You are probably stumbled across a sales page. In the online marketing world, sales pages are used to convert leads into customers. In other words: listeners into fans that buy from you. For example, you land on a page where you can buy an ebook or subscribe to a monthly membership.
It’s a simple and hassle-free way to sell one product and drill down on its benefits. Nothing sleazy or sales-y here. Only a simple way for people to give you money for something valuable.
People love simple.
And the good news is: this works for musicians, too.
In 2019, people are used to sales pages. The good and the bad ones. And because they’re used to them, they don’t feel weird if you use them as well. So instead of linking people to your Bandcamp profile or homepage of your website, send them to a sales page. Be it in your mailing list, in your social media posts, in your Youtube videos, with paid ads, and wherever you want.
You can create a sales page for every product or service you offer. Starting from core products for new customers to advanced stuff for existing customers, there are plenty of opportunities.
But keep in mind: one sales page for one offer. Of course, you can add options to your offer, such as a monthly membership for $5, $15, or $30 with different perks. But keep it simple stupid and don’t overwhelm your potential customers.
To make it a win-win sales page scenario, I have outlined six ideas to implement in your sales page copy. When you follow them, you increase your chances to sell drastically.
- Make them curious. For example, aim for a nostalgic element to attract their attention.
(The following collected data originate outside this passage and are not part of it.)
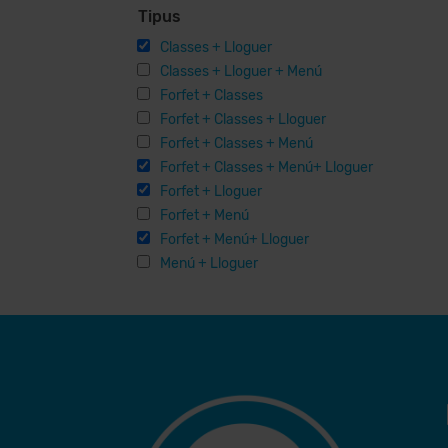
Tipus
Classes + Lloguer
Classes + Lloguer + Menú
Forfet + Classes
Forfet + Classes + Lloguer
Forfet + Classes + Menú
Forfet + Classes + Menú+ Lloguer
Forfet + Lloguer
Forfet + Menú
Forfet + Menú+ Lloguer
Menú + Lloguer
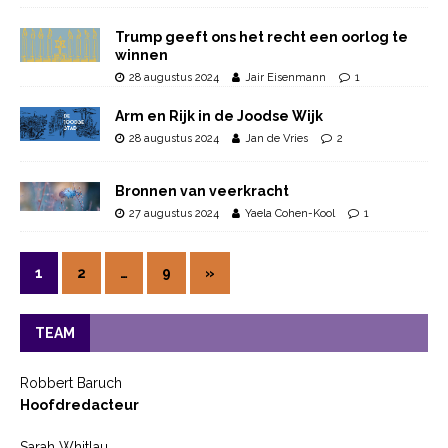
Trump geeft ons het recht een oorlog te
winnen
28 augustus 2024
Jair Eisenmann
1
Arm en Rijk in de Joodse Wijk
28 augustus 2024
Jan de Vries
2
Bronnen van veerkracht
27 augustus 2024
Yaela Cohen-Kool
1
1
2
…
9
»
TEAM
Robbert Baruch
Hoofdredacteur
Sarah Whitlau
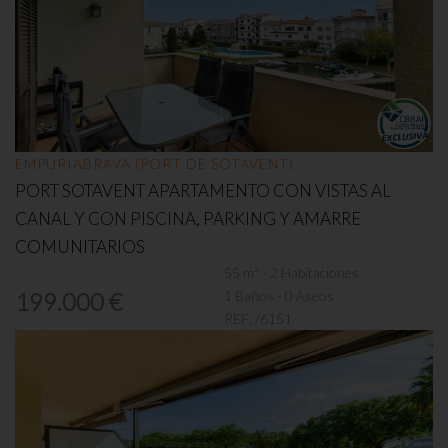
EMPURIABRAVA (PORT DE SOTAVENT)
PORT SOTAVENT APARTAMENTO CON VISTAS AL
CANAL Y CON PISCINA, PARKING Y AMARRE
COMUNITARIOS
55 m² - 2 Habitaciones
1 Baños - 0 Aseos
199.000 €
REF:
/6151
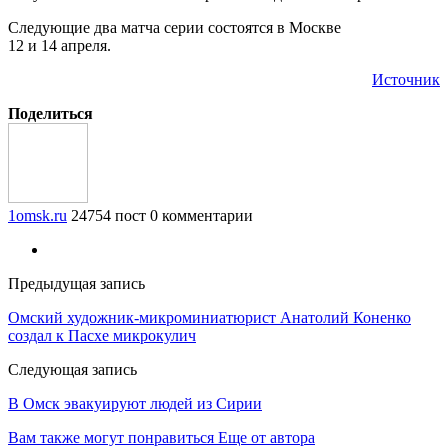
Следующие два матча серии состоятся в Москве
12 и 14 апреля.
Источник
Поделиться
1omsk.ru
24754 пост
0 комментарии
Предыдущая запись
Омский художник-микроминиатюрист Анатолий Коненко
создал к Пасхе микрокулич
Следующая запись
В Омск эвакуируют людей из Сирии
Вам также могут понравиться
Еще от автора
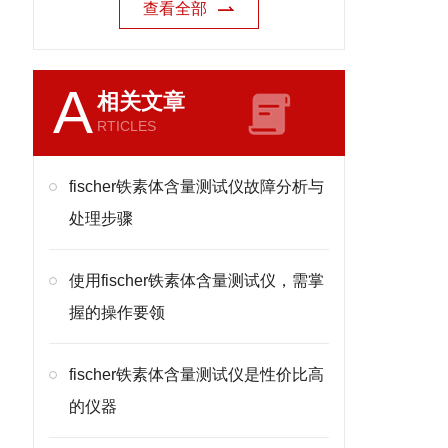
查看全部
A
相关文章
RTICLES
fischer铁素体含量测试仪故障分析与
处理步骤
使用fischer铁素体含量测试仪，需掌
握的操作要领
fischer铁素体含量测试仪是性价比高
的仪器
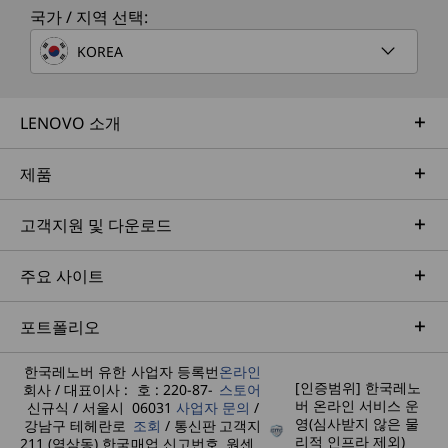
국가 / 지역 선택:
KOREA
Legion 5 Gen 10 노트북 이외의 액세서리 및 장치는 별도
판매됩니다.
LENOVO 소개
진정한
®
Nahimic
by SteelSeries 게임용 오디
제품
오. AI 기반의 몰입감 넘치는 3D 오디오
게이밍
고객지원 및 다운로드
®
Nahimic
by SteelSeries는 AI 기술을 활
대학생을
용하여 몰입감 넘치는 3D 오디오와 맞춤 사
키보드
주요 사이트
운드 프로필을 제공하여 게이밍 경험을 혁
Lenov
신합니다. Nahimic의 AI Smart Profile은
을 사용
오디오 설정을 자동으로 조정하여 사용자
포트폴리오
동기
가 게임에서 가장 이상적인 사운드 지점을
한국레노버 유한
사업자 등록번
온라인
경험하도록 지원합니다.
[인증범위] 한국레노
회사 / 대표이사 :
호 : 220-87-
스토어
버 온라인 서비스 운
신규식 / 서울시
06031
사업자
문의
/
영(심사받지 않은 물
강남구 테헤란로
조회
/ 통신판
고객지
리적 인프라 제외)
211 (역삼동) 한국
매업 신고번호
원센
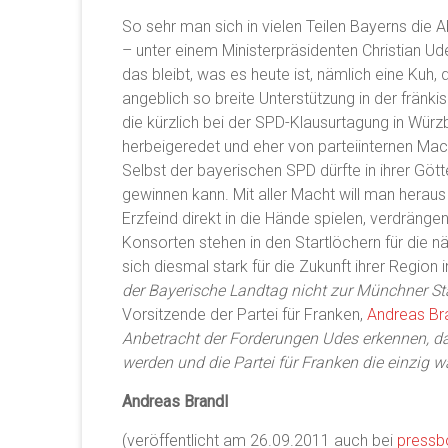
So sehr man sich in vielen Teilen Bayerns die 
– unter einem Ministerpräsidenten Christian U
das bleibt, was es heute ist, nämlich eine Kuh,
angeblich so breite Unterstützung in der fränki
die kürzlich bei der SPD-Klausurtagung in Würz
herbeigeredet und eher von parteiinternen Mach
Selbst der bayerischen SPD dürfte in ihrer Göt
gewinnen kann. Mit aller Macht will man heraus
Erzfeind direkt in die Hände spielen, verdräng
Konsorten stehen in den Startlöchern für die
sich diesmal stark für die Zukunft ihrer Region 
der Bayerische Landtag nicht zur Münchner S
Vorsitzende der Partei für Franken,
Andreas Br
Anbetracht der Forderungen Udes erkennen, da
werden und die Partei für Franken die einzig wa
Andreas Brandl
(veröffentlicht am 26.09.2011 auch bei
pressb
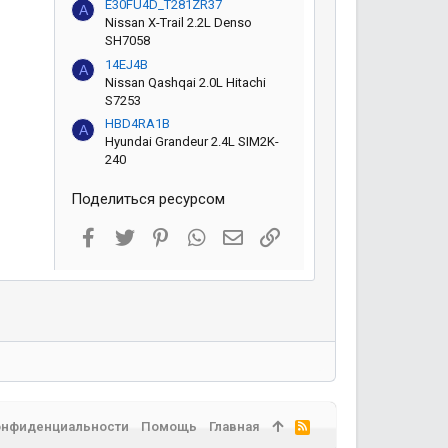
E30FU4D_T281ZR37
A
Nissan X-Trail 2.2L Denso
SH7058
14EJ4B
A
Nissan Qashqai 2.0L Hitachi
S7253
HBD4RA1B
A
Hyundai Grandeur 2.4L SIM2K-
240
Поделиться ресурсом
Facebook
Twitter
Pinterest
WhatsApp
Электронная почта
Ссылка
онфиденциальности
Помощь
Главная
R
S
- Tell them more about the benefits than the features. For example, buying a t-shirt will make them part of your fan family. If it’s 100% or 99% cotton is of secondary interest.
- Establish a connection. You are a creative artist, this is where you thrive. To quote Blair Warren, “People will do anything to those who encourage their dreams, justify their failures, allay their fears, confirm their suspicions, and help them throw rocks at their enemies.”
- Guide them to what to do next. For example, have a clear message in text and visual, and think about adding a video to your site because we humans process visual information so much faster.
- Stay congruent and avoid inconsistency. For example, everything has to look, sound and read the same so people don’t get distracted – or even leave your page.
- Keep your principles in mind. For example, be authentic and make sure to follow your core beliefs when writing, creating, and selling. If you feel weird, people will probably sense it. Find a solution that works best for you.
Here you have it. A clear strategy to create your next (or first) sales page for one of your products – be it a CD, a t-shirt, a membership, a private video chat, or else.